Last fall, Gabe told me it happened a few months ago. I told him if it ever happened again to call me, but by the time I arrived that time around to see two butterflies living on his face he said they had just flown away.
"I kind of feel like you are punking me," I said to Gabe during our interview.
"No," he responded to which I said, "Most people would just swat it off of their face. How come you didn't do that?"
"Because I thought it was amazing. I wanted to take my camera out and take a picture of it," said Gabe.
Which is just what he did, Gabe snapped dozens, if not hundreds, of pictures of the butterfly and shared them with friends like Kelly Kortsch.
"You saw it with your own eyes?" I asked Kelly, not used to interrogating people for a feature television story.
"Yes, yes. It was on his shoulder when I saw him," said Kortsch.
I conducted the interview at Fast Times in Clairemont. The owner of the bar and restaurant, Shawn Lee, said he too saw the beautiful bar butterfly.
"Gabe came into the bar and he had a butterfly on his nose and he hung out for over an hour talking to people having some drinks and there it was the whole time," said Lee.
Gabe bought milkweed to raise caterpillars which he brought to Fast Times to show me as evidence to support the story. He said he now encourages butterflies to live on his face and even drink his saliva. He had video of this too.
"It was quite shocking. I just felt her doing something to my mouth and I ran into the bathroom and looked in the mirror and she was just drinking so I started recording it," said Valdez.
I showed the images to a San Diego County Entomologist by the name of Chris Conlan. Chris is a bug guy who I trust. I take all of my bug stories to him. Chris looked at the footage and said, "The first thing I notice is these butterflies are young and immaculate. That tells me they were raised by this man and not wild butterflies."
I asked Conlan if he thought the butterflies were feeding on Gabe's face.
"If he is sweating, or if there is something on his face or something that that butterfly is detecting that that butterfly needs on its menu it's certainly possible," said Conlan.
In my mind, to make this story fly, I needed one more eye witness like Erick Whitlock.
"It was amazing to me. It just shocked me," said Whitlock.
Gabe showed me another video of a butterfly hanging out on Whitlock's shoulder. I drove across town to meet Whitlock and hear the story.
"Why do you think butterflies choose him?" I asked.
"He is just a good dude, you know some of us have it and some of us don't," said Whitlock with a big laugh.
Gabe has sent me so many videos and pictures of the butterflies that I just had to share this story with News 8 followers. There is another video of the butterfly on Gabe's face as he shaves.
"She is on my face as soon as I wake up and even when I am shaving," Gabe said in the video. "Pretty incredible."
Gabe's phone is filled with Monarch memories. He said he put the butterfly on the faces of others and they would ask "Is that thing real?" or say "There is no way that thing is real."

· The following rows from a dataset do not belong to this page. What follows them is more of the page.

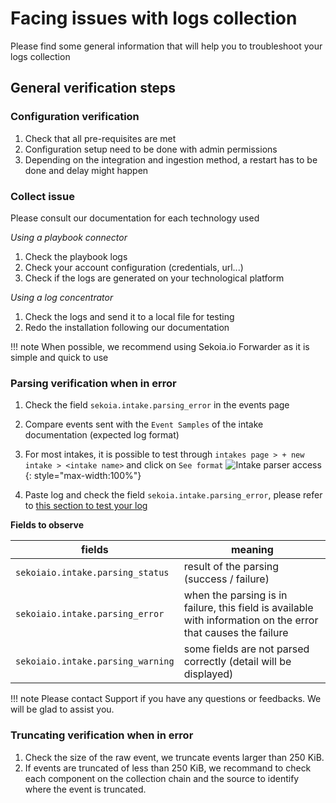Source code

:# Facing issues with logs collection

Please find some general information that will help you to troubleshoot your logs collection

## General verification steps

### Configuration verification

1. Check that all pre-requisites are met
2. Configuration setup need to be done with admin permissions
3. Depending on the integration and ingestion method, a restart has to be done and delay might happen

### Collect issue

Please consult our documentation for each technology used

*Using a playbook connector*

1. Check the playbook logs
2. Check your account configuration (credentials, url...)
3. Check if the logs are generated on your technological platform

*Using a log concentrator*

1. Check the logs and send it to a local file for testing
2. Redo the installation following our documentation

!!! note
   When possible, we recommend using Sekoia.io Forwarder as it is simple and quick to use

### Parsing verification when in error

1. Check the field `sekoia.intake.parsing_error` in the events page
2. Compare events sent with the `Event Samples` of the intake documentation (expected log format)
3. For most intakes, it is possible to test through `intakes page > + new intake > <intake name>` and click on `See format`
![Intake parser access](/assets/operation_center/intakes/Intake_parser_access.png){: style="max-width:100%"}

4. Paste log and check the field `sekoia.intake.parsing_error`, please refer to [this section to test your log](https://docs.sekoia.io/xdr/features/collect/intakes/#panel-overview)

**Fields to observe**

|fields|meaning|
|--|--|
|`sekoiaio.intake.parsing_status`|result of the parsing (success / failure)|
|`sekoiaio.intake.parsing_error`|when the parsing is in failure, this field is available with information on the error that causes the failure|
|`sekoiaio.intake.parsing_warning`|some fields are not parsed correctly (detail will be displayed)|

!!! note
   Please contact Support if you have any questions or feedbacks. We will be glad to assist you.

### Truncating verification when in error

1. Check the size of the raw event, we truncate events larger than 250 KiB.
2. If events are truncated of less than 250 KiB, we recommand to check each component on the collection chain and the source to identify where the event is truncated.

"I would say, 'yeah it's real' and I would put it on their face," said Gabe. "So I have a collection of pictures with people I shared the experience with around San Diego and I put it on their face and they would light up like a little kid, you know? A lot of people said 'that's not real' so I would touch it and it would open up kind of fly around my face."
I never saw the insects with my own eyes, so this story will always be somewhat of a Monarch mystery, but to see so much joy on the faces of others I am now a butterfly believer.
"I started noticing that when I put the butterfly on people they would start to laugh and they would smile and they would just light up with light you know and just be so happy. So I started documenting how this butterfly brought so much happiness to everyone it touched." said Valdez.